START Records supplied
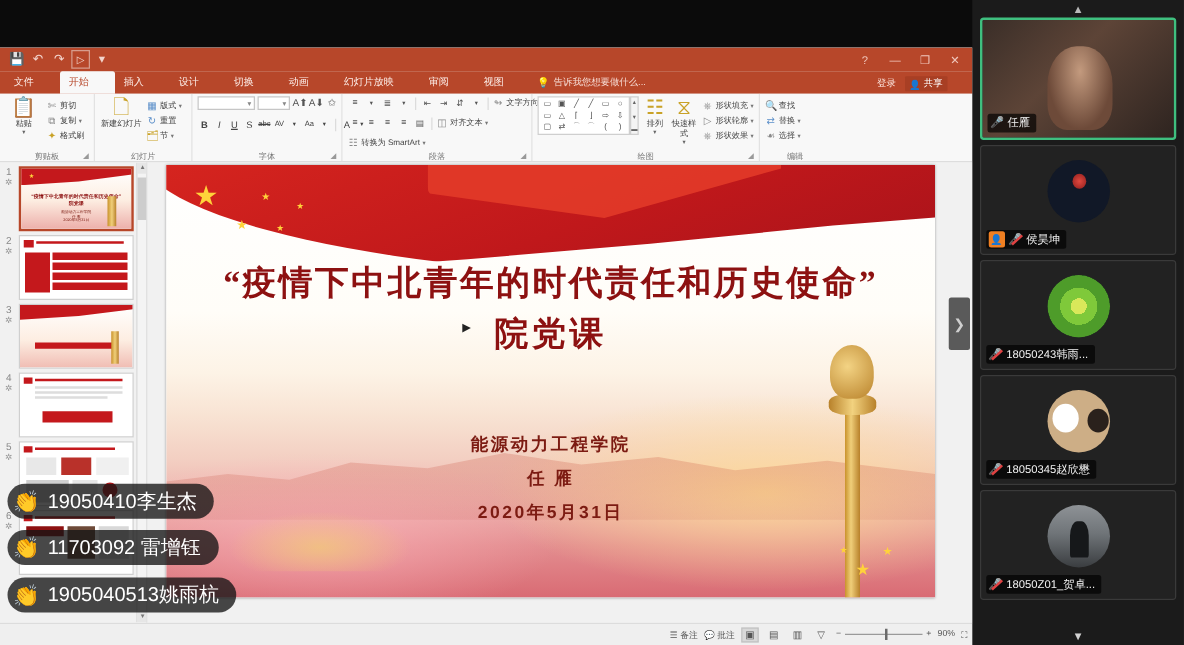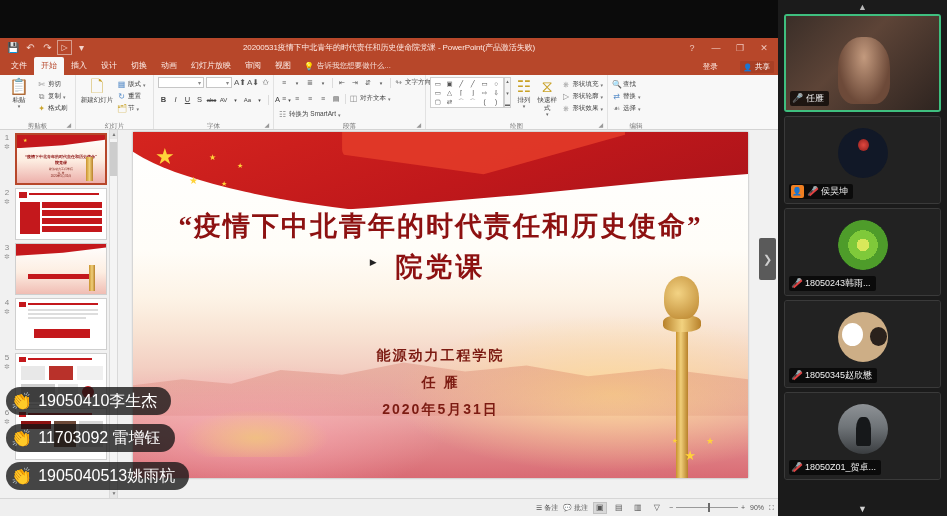--- a/index.html
+++ b/index.html
@@ -247,7 +247,6 @@
         <span class="qicon boxed">▷</span>
         <span class="qicon">▾</span>
       </div>
-      <div class="titlebar-title">20200531疫情下中北青年的时代责任和历史使命院党课 - PowerPoint(产品激活失败)</div>
       <div class="wincontrols">
         <span>?</span>
         <span>—</span>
END Records supplied
All lines of the listing must be given again exactly, excluding the pictures.

--- a/index.html
+++ b/index.html
@@ -247,7 +247,6 @@
         <span class="qicon boxed">▷</span>
         <span class="qicon">▾</span>
       </div>
-      <div class="titlebar-title">20200531疫情下中北青年的时代责任和历史使命院党课 - PowerPoint(产品激活失败)</div>
       <div class="wincontrols">
         <span>?</span>
         <span>—</span>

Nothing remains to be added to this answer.